• [Written task]
Would you output all the lines below precisely as they stand, leaving each picture out?
─── Available data ───
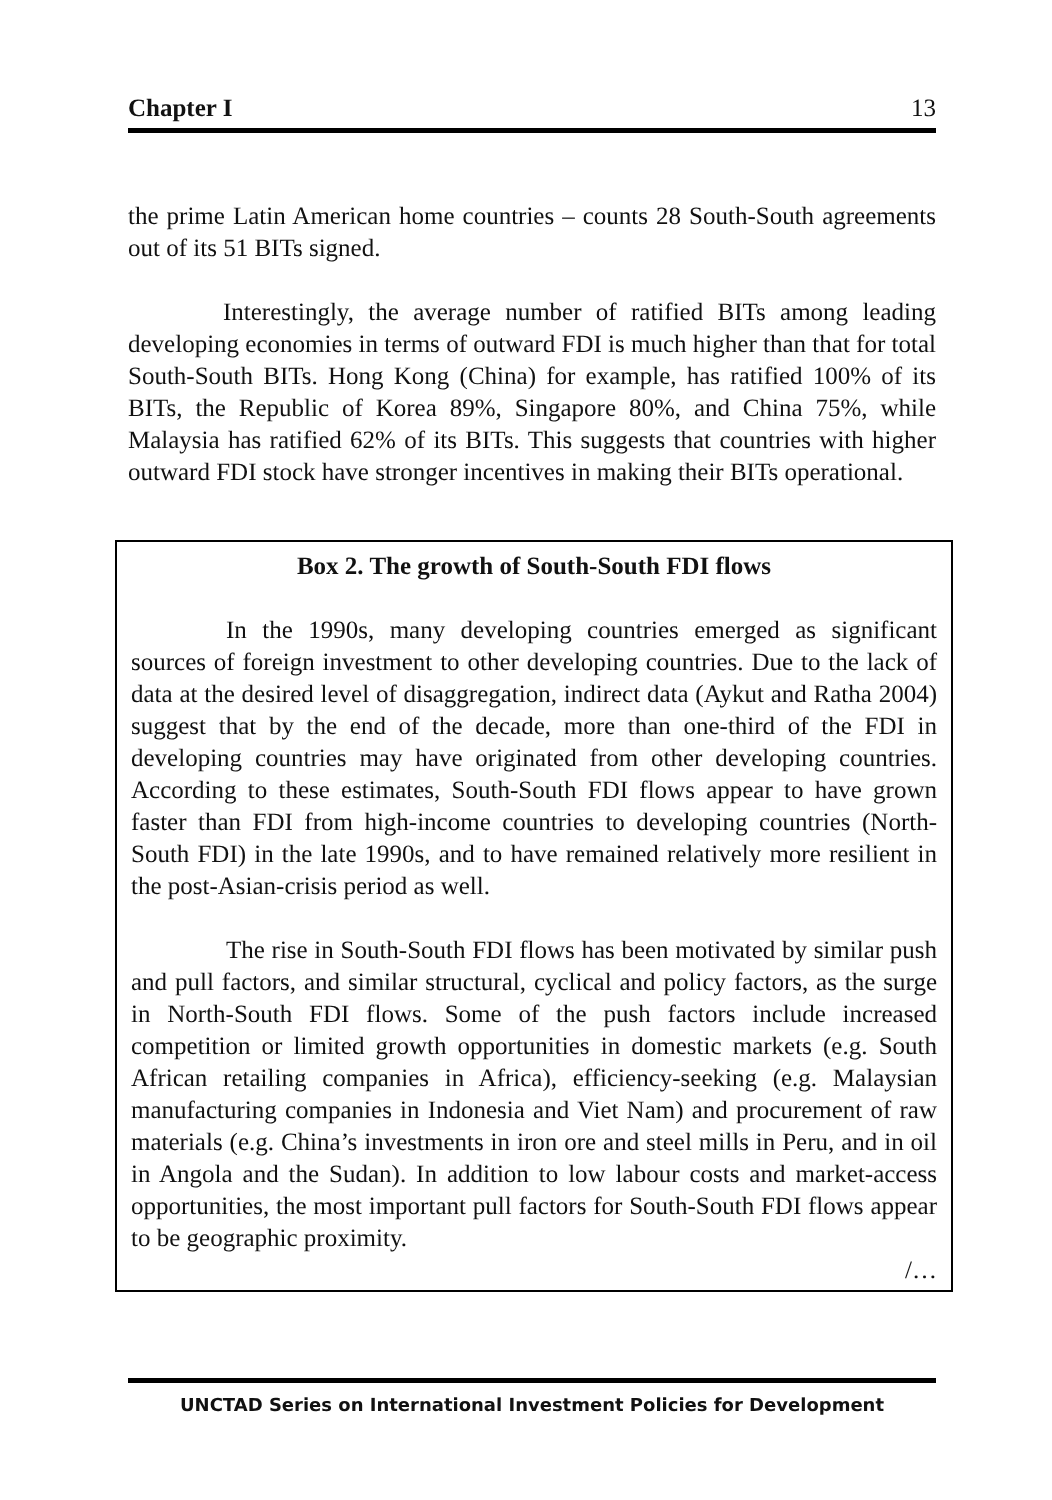Chapter I 13
the prime Latin American home countries – counts 28 South-South agreements out of its 51 BITs signed.
Interestingly, the average number of ratified BITs among leading developing economies in terms of outward FDI is much higher than that for total South-South BITs. Hong Kong (China) for example, has ratified 100% of its BITs, the Republic of Korea 89%, Singapore 80%, and China 75%, while Malaysia has ratified 62% of its BITs. This suggests that countries with higher outward FDI stock have stronger incentives in making their BITs operational.
Box 2. The growth of South-South FDI flows
In the 1990s, many developing countries emerged as significant sources of foreign investment to other developing countries. Due to the lack of data at the desired level of disaggregation, indirect data (Aykut and Ratha 2004) suggest that by the end of the decade, more than one-third of the FDI in developing countries may have originated from other developing countries. According to these estimates, South-South FDI flows appear to have grown faster than FDI from high-income countries to developing countries (North-South FDI) in the late 1990s, and to have remained relatively more resilient in the post-Asian-crisis period as well.
The rise in South-South FDI flows has been motivated by similar push and pull factors, and similar structural, cyclical and policy factors, as the surge in North-South FDI flows. Some of the push factors include increased competition or limited growth opportunities in domestic markets (e.g. South African retailing companies in Africa), efficiency-seeking (e.g. Malaysian manufacturing companies in Indonesia and Viet Nam) and procurement of raw materials (e.g. China’s investments in iron ore and steel mills in Peru, and in oil in Angola and the Sudan). In addition to low labour costs and market-access opportunities, the most important pull factors for South-South FDI flows appear to be geographic proximity.
/…
UNCTAD Series on International Investment Policies for Development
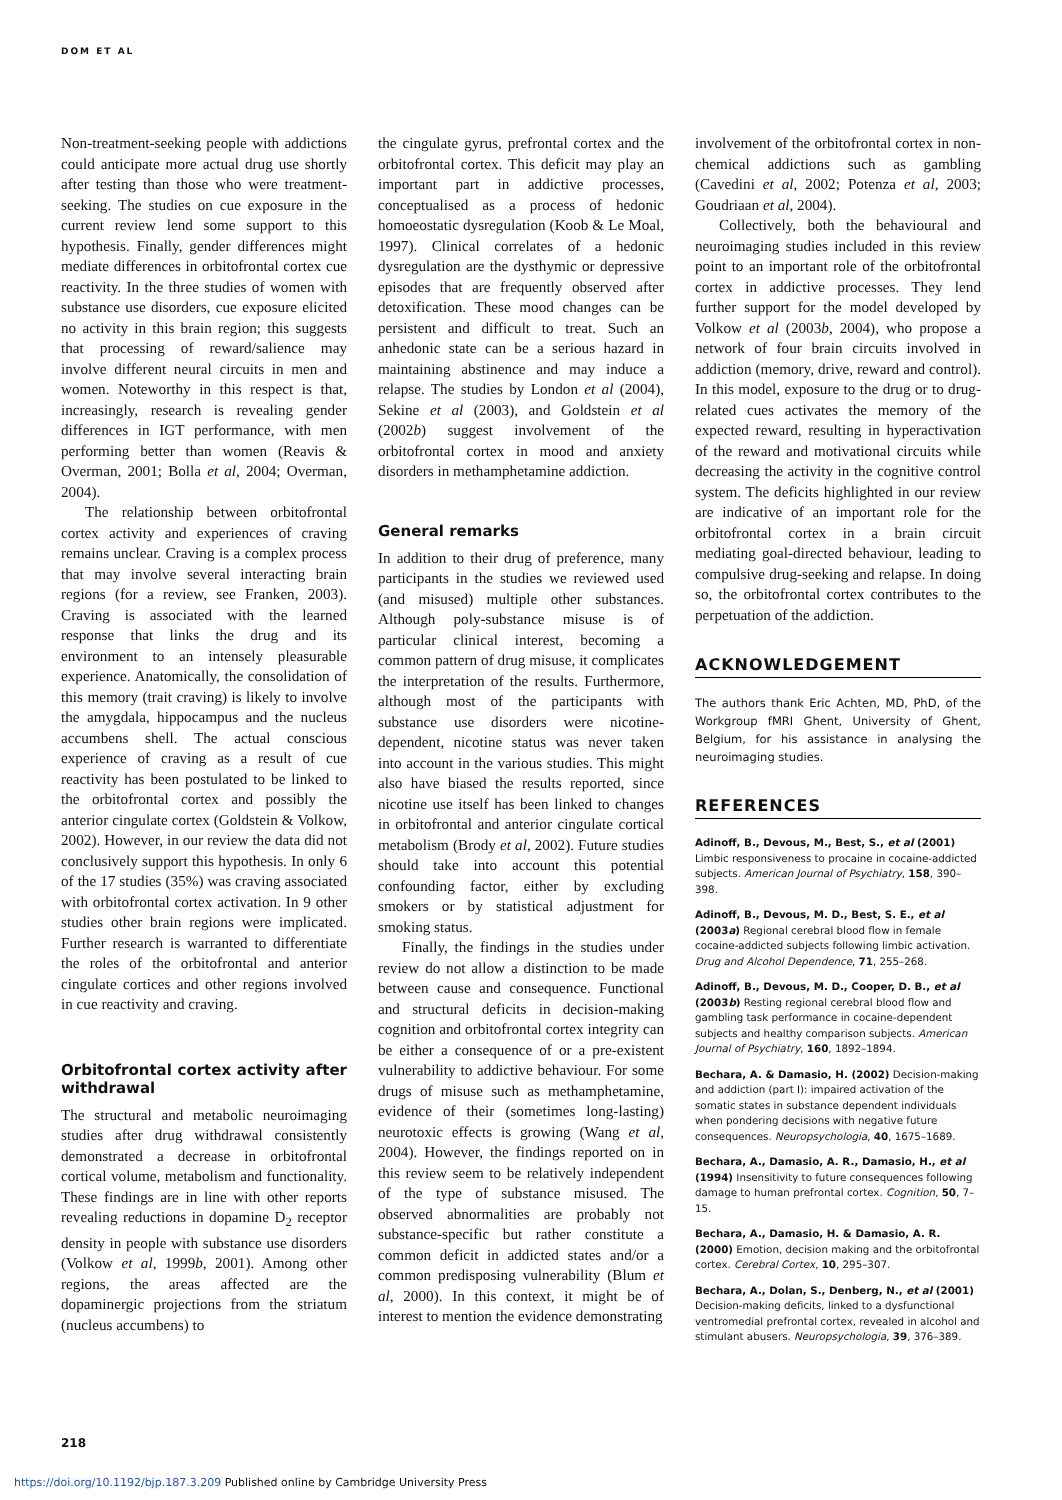DOM ET AL
Non-treatment-seeking people with addictions could anticipate more actual drug use shortly after testing than those who were treatment-seeking. The studies on cue exposure in the current review lend some support to this hypothesis. Finally, gender differences might mediate differences in orbitofrontal cortex cue reactivity. In the three studies of women with substance use disorders, cue exposure elicited no activity in this brain region; this suggests that processing of reward/salience may involve different neural circuits in men and women. Noteworthy in this respect is that, increasingly, research is revealing gender differences in IGT performance, with men performing better than women (Reavis & Overman, 2001; Bolla et al, 2004; Overman, 2004).
The relationship between orbitofrontal cortex activity and experiences of craving remains unclear. Craving is a complex process that may involve several interacting brain regions (for a review, see Franken, 2003). Craving is associated with the learned response that links the drug and its environment to an intensely pleasurable experience. Anatomically, the consolidation of this memory (trait craving) is likely to involve the amygdala, hippocampus and the nucleus accumbens shell. The actual conscious experience of craving as a result of cue reactivity has been postulated to be linked to the orbitofrontal cortex and possibly the anterior cingulate cortex (Goldstein & Volkow, 2002). However, in our review the data did not conclusively support this hypothesis. In only 6 of the 17 studies (35%) was craving associated with orbitofrontal cortex activation. In 9 other studies other brain regions were implicated. Further research is warranted to differentiate the roles of the orbitofrontal and anterior cingulate cortices and other regions involved in cue reactivity and craving.
Orbitofrontal cortex activity after withdrawal
The structural and metabolic neuroimaging studies after drug withdrawal consistently demonstrated a decrease in orbitofrontal cortical volume, metabolism and functionality. These findings are in line with other reports revealing reductions in dopamine D<sub>2</sub> receptor density in people with substance use disorders (Volkow et al, 1999b, 2001). Among other regions, the areas affected are the dopaminergic projections from the striatum (nucleus accumbens) to
the cingulate gyrus, prefrontal cortex and the orbitofrontal cortex. This deficit may play an important part in addictive processes, conceptualised as a process of hedonic homoeostatic dysregulation (Koob & Le Moal, 1997). Clinical correlates of a hedonic dysregulation are the dysthymic or depressive episodes that are frequently observed after detoxification. These mood changes can be persistent and difficult to treat. Such an anhedonic state can be a serious hazard in maintaining abstinence and may induce a relapse. The studies by London et al (2004), Sekine et al (2003), and Goldstein et al (2002b) suggest involvement of the orbitofrontal cortex in mood and anxiety disorders in methamphetamine addiction.
General remarks
In addition to their drug of preference, many participants in the studies we reviewed used (and misused) multiple other substances. Although poly-substance misuse is of particular clinical interest, becoming a common pattern of drug misuse, it complicates the interpretation of the results. Furthermore, although most of the participants with substance use disorders were nicotine-dependent, nicotine status was never taken into account in the various studies. This might also have biased the results reported, since nicotine use itself has been linked to changes in orbitofrontal and anterior cingulate cortical metabolism (Brody et al, 2002). Future studies should take into account this potential confounding factor, either by excluding smokers or by statistical adjustment for smoking status.
Finally, the findings in the studies under review do not allow a distinction to be made between cause and consequence. Functional and structural deficits in decision-making cognition and orbitofrontal cortex integrity can be either a consequence of or a pre-existent vulnerability to addictive behaviour. For some drugs of misuse such as methamphetamine, evidence of their (sometimes long-lasting) neurotoxic effects is growing (Wang et al, 2004). However, the findings reported on in this review seem to be relatively independent of the type of substance misused. The observed abnormalities are probably not substance-specific but rather constitute a common deficit in addicted states and/or a common predisposing vulnerability (Blum et al, 2000). In this context, it might be of interest to mention the evidence demonstrating
involvement of the orbitofrontal cortex in non-chemical addictions such as gambling (Cavedini et al, 2002; Potenza et al, 2003; Goudriaan et al, 2004).
Collectively, both the behavioural and neuroimaging studies included in this review point to an important role of the orbitofrontal cortex in addictive processes. They lend further support for the model developed by Volkow et al (2003b, 2004), who propose a network of four brain circuits involved in addiction (memory, drive, reward and control). In this model, exposure to the drug or to drug-related cues activates the memory of the expected reward, resulting in hyperactivation of the reward and motivational circuits while decreasing the activity in the cognitive control system. The deficits highlighted in our review are indicative of an important role for the orbitofrontal cortex in a brain circuit mediating goal-directed behaviour, leading to compulsive drug-seeking and relapse. In doing so, the orbitofrontal cortex contributes to the perpetuation of the addiction.
ACKNOWLEDGEMENT
The authors thank Eric Achten, MD, PhD, of the Workgroup fMRI Ghent, University of Ghent, Belgium, for his assistance in analysing the neuroimaging studies.
REFERENCES
Adinoff, B., Devous, M., Best, S., et al (2001) Limbic responsiveness to procaine in cocaine-addicted subjects. American Journal of Psychiatry, 158, 390–398.
Adinoff, B., Devous, M. D., Best, S. E., et al (2003a) Regional cerebral blood flow in female cocaine-addicted subjects following limbic activation. Drug and Alcohol Dependence, 71, 255–268.
Adinoff, B., Devous, M. D., Cooper, D. B., et al (2003b) Resting regional cerebral blood flow and gambling task performance in cocaine-dependent subjects and healthy comparison subjects. American Journal of Psychiatry, 160, 1892–1894.
Bechara, A. & Damasio, H. (2002) Decision-making and addiction (part I): impaired activation of the somatic states in substance dependent individuals when pondering decisions with negative future consequences. Neuropsychologia, 40, 1675–1689.
Bechara, A., Damasio, A. R., Damasio, H., et al (1994) Insensitivity to future consequences following damage to human prefrontal cortex. Cognition, 50, 7–15.
Bechara, A., Damasio, H. & Damasio, A. R. (2000) Emotion, decision making and the orbitofrontal cortex. Cerebral Cortex, 10, 295–307.
Bechara, A., Dolan, S., Denberg, N., et al (2001) Decision-making deficits, linked to a dysfunctional ventromedial prefrontal cortex, revealed in alcohol and stimulant abusers. Neuropsychologia, 39, 376–389.
218
https://doi.org/10.1192/bjp.187.3.209 Published online by Cambridge University Press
───
• [Exercise output]
Chapter I 13
the prime Latin American home countries – counts 28 South-South agreements out of its 51 BITs signed.
Interestingly, the average number of ratified BITs among leading developing economies in terms of outward FDI is much higher than that for total South-South BITs. Hong Kong (China) for example, has ratified 100% of its BITs, the Republic of Korea 89%, Singapore 80%, and China 75%, while Malaysia has ratified 62% of its BITs. This suggests that countries with higher outward FDI stock have stronger incentives in making their BITs operational.
Box 2. The growth of South-South FDI flows
In the 1990s, many developing countries emerged as significant sources of foreign investment to other developing countries. Due to the lack of data at the desired level of disaggregation, indirect data (Aykut and Ratha 2004) suggest that by the end of the decade, more than one-third of the FDI in developing countries may have originated from other developing countries. According to these estimates, South-South FDI flows appear to have grown faster than FDI from high-income countries to developing countries (North-South FDI) in the late 1990s, and to have remained relatively more resilient in the post-Asian-crisis period as well.
The rise in South-South FDI flows has been motivated by similar push and pull factors, and similar structural, cyclical and policy factors, as the surge in North-South FDI flows. Some of the push factors include increased competition or limited growth opportunities in domestic markets (e.g. South African retailing companies in Africa), efficiency-seeking (e.g. Malaysian manufacturing companies in Indonesia and Viet Nam) and procurement of raw materials (e.g. China’s investments in iron ore and steel mills in Peru, and in oil in Angola and the Sudan). In addition to low labour costs and market-access opportunities, the most important pull factors for South-South FDI flows appear to be geographic proximity.
/…
UNCTAD Series on International Investment Policies for Development
DOM ET AL
Non-treatment-seeking people with addictions could anticipate more actual drug use shortly after testing than those who were treatment-seeking. The studies on cue exposure in the current review lend some support to this hypothesis. Finally, gender differences might mediate differences in orbitofrontal cortex cue reactivity. In the three studies of women with substance use disorders, cue exposure elicited no activity in this brain region; this suggests that processing of reward/salience may involve different neural circuits in men and women. Noteworthy in this respect is that, increasingly, research is revealing gender differences in IGT performance, with men performing better than women (Reavis & Overman, 2001; Bolla et al, 2004; Overman, 2004).
The relationship between orbitofrontal cortex activity and experiences of craving remains unclear. Craving is a complex process that may involve several interacting brain regions (for a review, see Franken, 2003). Craving is associated with the learned response that links the drug and its environment to an intensely pleasurable experience. Anatomically, the consolidation of this memory (trait craving) is likely to involve the amygdala, hippocampus and the nucleus accumbens shell. The actual conscious experience of craving as a result of cue reactivity has been postulated to be linked to the orbitofrontal cortex and possibly the anterior cingulate cortex (Goldstein & Volkow, 2002). However, in our review the data did not conclusively support this hypothesis. In only 6 of the 17 studies (35%) was craving associated with orbitofrontal cortex activation. In 9 other studies other brain regions were implicated. Further research is warranted to differentiate the roles of the orbitofrontal and anterior cingulate cortices and other regions involved in cue reactivity and craving.
Orbitofrontal cortex activity after withdrawal
The structural and metabolic neuroimaging studies after drug withdrawal consistently demonstrated a decrease in orbitofrontal cortical volume, metabolism and functionality. These findings are in line with other reports revealing reductions in dopamine D<sub>2</sub> receptor density in people with substance use disorders (Volkow et al, 1999b, 2001). Among other regions, the areas affected are the dopaminergic projections from the striatum (nucleus accumbens) to
the cingulate gyrus, prefrontal cortex and the orbitofrontal cortex. This deficit may play an important part in addictive processes, conceptualised as a process of hedonic homoeostatic dysregulation (Koob & Le Moal, 1997). Clinical correlates of a hedonic dysregulation are the dysthymic or depressive episodes that are frequently observed after detoxification. These mood changes can be persistent and difficult to treat. Such an anhedonic state can be a serious hazard in maintaining abstinence and may induce a relapse. The studies by London et al (2004), Sekine et al (2003), and Goldstein et al (2002b) suggest involvement of the orbitofrontal cortex in mood and anxiety disorders in methamphetamine addiction.
General remarks
In addition to their drug of preference, many participants in the studies we reviewed used (and misused) multiple other substances. Although poly-substance misuse is of particular clinical interest, becoming a common pattern of drug misuse, it complicates the interpretation of the results. Furthermore, although most of the participants with substance use disorders were nicotine-dependent, nicotine status was never taken into account in the various studies. This might also have biased the results reported, since nicotine use itself has been linked to changes in orbitofrontal and anterior cingulate cortical metabolism (Brody et al, 2002). Future studies should take into account this potential confounding factor, either by excluding smokers or by statistical adjustment for smoking status.
Finally, the findings in the studies under review do not allow a distinction to be made between cause and consequence. Functional and structural deficits in decision-making cognition and orbitofrontal cortex integrity can be either a consequence of or a pre-existent vulnerability to addictive behaviour. For some drugs of misuse such as methamphetamine, evidence of their (sometimes long-lasting) neurotoxic effects is growing (Wang et al, 2004). However, the findings reported on in this review seem to be relatively independent of the type of substance misused. The observed abnormalities are probably not substance-specific but rather constitute a common deficit in addicted states and/or a common predisposing vulnerability (Blum et al, 2000). In this context, it might be of interest to mention the evidence demonstrating
involvement of the orbitofrontal cortex in non-chemical addictions such as gambling (Cavedini et al, 2002; Potenza et al, 2003; Goudriaan et al, 2004).
Collectively, both the behavioural and neuroimaging studies included in this review point to an important role of the orbitofrontal cortex in addictive processes. They lend further support for the model developed by Volkow et al (2003b, 2004), who propose a network of four brain circuits involved in addiction (memory, drive, reward and control). In this model, exposure to the drug or to drug-related cues activates the memory of the expected reward, resulting in hyperactivation of the reward and motivational circuits while decreasing the activity in the cognitive control system. The deficits highlighted in our review are indicative of an important role for the orbitofrontal cortex in a brain circuit mediating goal-directed behaviour, leading to compulsive drug-seeking and relapse. In doing so, the orbitofrontal cortex contributes to the perpetuation of the addiction.
ACKNOWLEDGEMENT
The authors thank Eric Achten, MD, PhD, of the Workgroup fMRI Ghent, University of Ghent, Belgium, for his assistance in analysing the neuroimaging studies.
REFERENCES
Adinoff, B., Devous, M., Best, S., et al (2001) Limbic responsiveness to procaine in cocaine-addicted subjects. American Journal of Psychiatry, 158, 390–398.
Adinoff, B., Devous, M. D., Best, S. E., et al (2003a) Regional cerebral blood flow in female cocaine-addicted subjects following limbic activation. Drug and Alcohol Dependence, 71, 255–268.
Adinoff, B., Devous, M. D., Cooper, D. B., et al (2003b) Resting regional cerebral blood flow and gambling task performance in cocaine-dependent subjects and healthy comparison subjects. American Journal of Psychiatry, 160, 1892–1894.
Bechara, A. & Damasio, H. (2002) Decision-making and addiction (part I): impaired activation of the somatic states in substance dependent individuals when pondering decisions with negative future consequences. Neuropsychologia, 40, 1675–1689.
Bechara, A., Damasio, A. R., Damasio, H., et al (1994) Insensitivity to future consequences following damage to human prefrontal cortex. Cognition, 50, 7–15.
Bechara, A., Damasio, H. & Damasio, A. R. (2000) Emotion, decision making and the orbitofrontal cortex. Cerebral Cortex, 10, 295–307.
Bechara, A., Dolan, S., Denberg, N., et al (2001) Decision-making deficits, linked to a dysfunctional ventromedial prefrontal cortex, revealed in alcohol and stimulant abusers. Neuropsychologia, 39, 376–389.
218
https://doi.org/10.1192/bjp.187.3.209 Published online by Cambridge University Press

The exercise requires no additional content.